It seems the game development world is just as sexist and fucked up as other industries. There are more and more examples of this arrogant sexism coming out as time passes.
First it came to my attention is the departure of Amy Hennig from Uncharted. Of course there’s an industry and mainstream media downplaying of the way she was bullied out. The gaming media might throw out a few liberal articles about ‘rumours’ but are they going to bite the hand that feeds it and tell it like it is? Hell no.
As for any talk about artistic differences – well to any rational person, that’s a load of bollox. After all, why get rid of someone who has a proven track record in delivering a top-notch AAA quality game story just because a couple of other guys also came up with a different, but also good, story?

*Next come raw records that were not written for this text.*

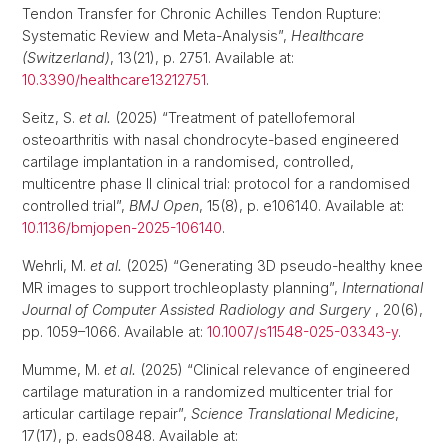
Tendon Transfer for Chronic Achilles Tendon Rupture:
Systematic Review and Meta-Analysis”,
Healthcare
(Switzerland)
, 13(21), p. 2751. Available at:
10.3390/healthcare13212751
.
Seitz, S.
et al.
(2025) “Treatment of patellofemoral
osteoarthritis with nasal chondrocyte-based engineered
cartilage implantation in a randomised, controlled,
multicentre phase II clinical trial: protocol for a randomised
controlled trial”,
BMJ Open
, 15(8), p. e106140. Available at:
10.1136/bmjopen-2025-106140
.
Wehrli, M.
et al.
(2025) “Generating 3D pseudo-healthy knee
MR images to support trochleoplasty planning”,
International
Journal of Computer Assisted Radiology and Surgery
, 20(6),
pp. 1059–1066. Available at:
10.1007/s11548-025-03343-y
.
Mumme, M.
et al.
(2025) “Clinical relevance of engineered
cartilage maturation in a randomized multicenter trial for
articular cartilage repair”,
Science Translational Medicine
,
17(17), p. eads0848. Available at:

It’s clear, sexism trumps money – as usual and as always. Rumours said she was “forced out” by The Last of Us creative leads Neil Druckmann and Bruce Straley, both of whom took over creative duties.
Then there’s the departure of Dear Esther dev Jessica Curry, who, in her blog cites health, toxic publisher relationship, industry’s treatment of women as reasons for stepping away from the medium
“Working with a publisher made me extremely unhappy and very ill,” Curry said. “In the end I didn’t even recognize myself anymore- I had turned from a joyful, fun-loving, creative, silly, funny person into a short-tempered, paranoid, unhappy, negative heap. So much of the stress that I experienced was caused by what I see as the desperately toxic relationship that I was in.”
“On a personal level I look back at my huge contribution to the games that we’ve made and I have had to watch Dan get the credit time and time again,” Curry said. “I’ve had journalists assuming I’m Dan’s PA, I have been referenced as ‘Dan Pinchbeck’s wife’ in articles, publishers on first meeting have automatically assumed that my producer is my boss just because he’s a man, one magazine would only feature Dan as Studio Head and wouldn’t include me. When Dan has said ‘Jess is the brains of the operation,’ people have knowingly chuckled and cooed that it’s nice of a husband to be so kind about his wife. I don’t have enough paper to write down all of the indignities that I’ve faced.”
Here’s an extract from Bloomberg Business Nov 2014
One night in October, before the media critic Anita Sarkeesian was scheduled to give a speech at Utah State University, someone e-mailed the school, threatening to commit mass murder. “This will be the deadliest school shooting in American history, and I’m giving you a chance to stop it,” the message read. “I have at my disposal a semiautomatic rifle, multiple pistols, and a collection of pipe bombs,” it went on. “I will write my manifesto in her spilled blood, and you will all bear witness to what feminist lies and poison have done to the men of America.” The message mentioned Marc Lépine, a man who shot and killed 14 women at an engineering college in Montreal in 1989 before killing himself.
Sarkeesian had been invited by the university’s Center for Women and Gender to give a talk about sexism in the video game industry, which has lately become the kind of topic that generates death threats, in large part because of Sarkeesian’s work. As her plane made its way toward Salt Lake City, school officials quickly discussed the e-mail with police and decided it was safe for the talk to go on—it wasn’t the first time someone had promised to create havoc at one of her appearances, they reasoned, and nothing too terrible had happened before. The “terror threat,” as it was called, was reported in a local newspaper, and Sarkeesian learned about it after she got off the plane and checked Twitter. Her friends were e-mailing: “Are you OK?” She was too scared to leave the airport and called the school. After learning that the event staff couldn’t screen for weapons because of Utah’s concealed-carry laws, she canceled her talk, got back on a plane, and returned to California.
“Harassment is the background radiation of my life,” says Sarkeesian. “It is a factor in every decision I make. Any time I tweet something, or make a post, I’m always thinking about it. When I post our videos, it’s a consideration. It affects where I go, and how I behave, and how I feel walking down the street every day.”
The strange part is that Sarkeesian is essentially an academic who has spent the past two years putting together a scholarly criticism of video games as a medium, through a series called “Tropes vs Women in Video Games,” published on her website Feminist Frequency. Here’s the first of her videos
Sexism sells, but that doesn’t make it right. It’s time the industry grew a pair and acted with integrity.